While this is not new information I thought it was very clearly explained. I would like to understand more about this phenomena.
We all know why wood expands and contracts generally. I would like to learn about why wood expands differentially, ie. what causes one board to expand more than another or one part of the same board to move more than another. We usually miter the outside corners of our cabinets because this approach doesn't telegraph wood movement so much.
The attached picture shows growth rings from various trees. If you look at it you will see some trees are perfectly symmetrical and some trees a bit more oblong. What I am curious about is how this difference in shape takes place? Presumably one side of the tree is favored or disfavored by local ecology.
The picture shows a stark contrast between old parts of the tree and new parts. Some of the trees have a greater percentage of light colored wood. I am guessing that this is because the tree grew very fast. The tree on top has more old wood than new wood. I am guessing that this tree grew very slowly.
MY QUESTION is this: What causes the irregular shape to circumference? If we looked at each straw of the fiber, would the straws on the portion on the tree with fatter new growth be larger in diameter than the straws on the small side of the tree?
Does the diameter of each intrinsic straw contribute to the differential expansion or contraction of the tree? I.e., does a bigger diameter straw have more room to expand and contract?
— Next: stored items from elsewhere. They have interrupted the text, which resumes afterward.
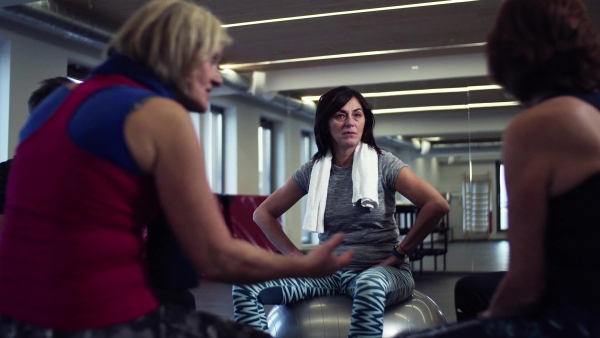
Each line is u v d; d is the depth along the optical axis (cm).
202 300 523
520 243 106
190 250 104
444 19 652
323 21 657
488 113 804
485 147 794
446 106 822
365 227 212
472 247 762
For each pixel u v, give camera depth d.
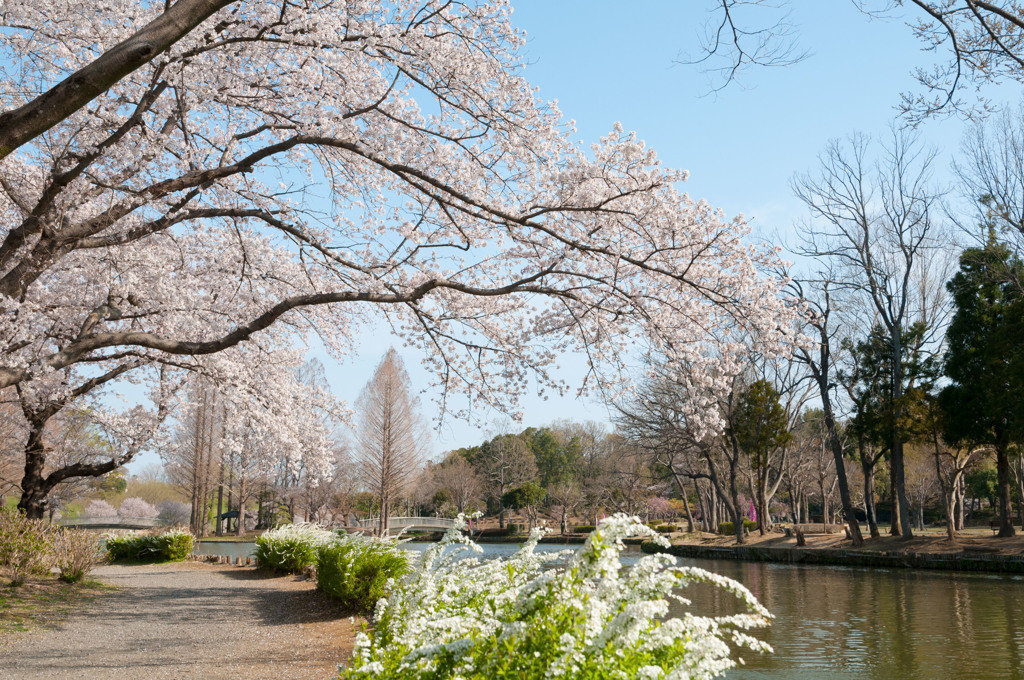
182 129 9.52
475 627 3.17
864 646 10.27
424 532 50.25
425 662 3.02
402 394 47.16
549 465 73.62
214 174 9.08
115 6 8.76
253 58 9.78
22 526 12.52
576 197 9.23
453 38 9.67
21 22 8.59
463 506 59.53
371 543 11.71
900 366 27.66
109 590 13.11
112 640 8.62
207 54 9.59
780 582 19.05
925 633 11.20
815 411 44.09
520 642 2.77
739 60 6.57
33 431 15.00
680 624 2.79
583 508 60.03
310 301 9.10
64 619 9.87
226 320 12.87
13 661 7.35
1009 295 25.66
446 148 10.11
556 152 9.90
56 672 6.93
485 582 3.95
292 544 16.70
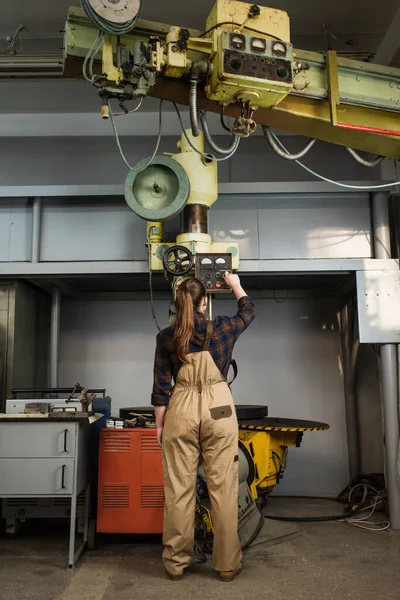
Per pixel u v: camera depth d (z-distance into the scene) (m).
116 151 4.80
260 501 3.55
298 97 2.57
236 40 2.27
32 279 4.12
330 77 2.55
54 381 4.43
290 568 2.74
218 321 2.67
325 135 2.76
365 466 4.65
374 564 2.80
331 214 3.76
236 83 2.27
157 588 2.47
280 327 4.92
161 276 3.75
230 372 4.88
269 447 3.50
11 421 2.85
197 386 2.55
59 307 4.54
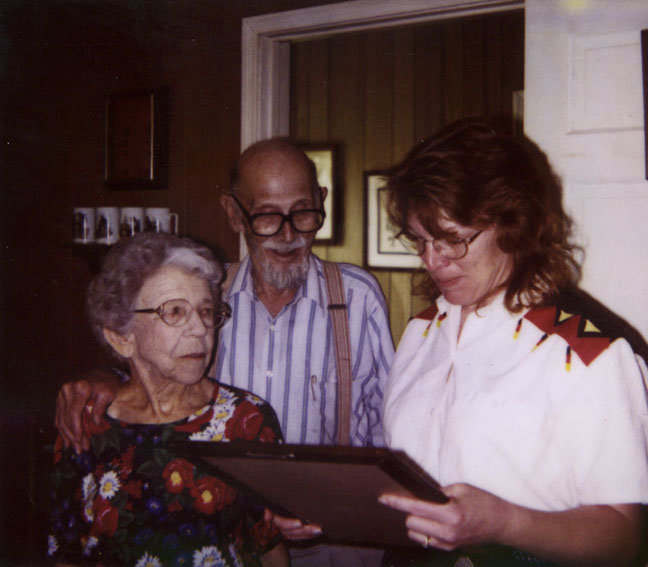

Or is this completely off base and all straws are the same size but there are just more of them?
A couple of more questions:
1) Am I correct in assuming that the growth rings are essentially composed of individual straws that, by capillary action, pull nutrients and moisture from the grown to top of straw?
2) Would a tree that manifests oblong shape (rather than perfectly circular) be an indication of more straws on one side of the tree or just fatter straws?
I first noticed this phenomena on an endgrain cherry butcher block table we built. The table was 5 inches thick and measured roughly 48 x 84 inches footprint.
This table developed about a half inch bow in the center. We put visqueen on one side to seal it then washed the other side with paper towels soaked in water. It wasn't a lot of water but enough so that the top uniformly glistened with moisture.
The interesting part (if you are not all asleep just yet) was that the the deflection in the table top disappeared in about a half hour. I figured what was happening was the the top part of the table absorbed more moisture and made the heretofore cylindrical fibers conical in shape. The wider diameter of cone at top essentially expanded one side of the table more than the other and caused it to straighten out.
I won't have the definitive answer for your questions, but I think I can clear up a few things. A lot of generalities.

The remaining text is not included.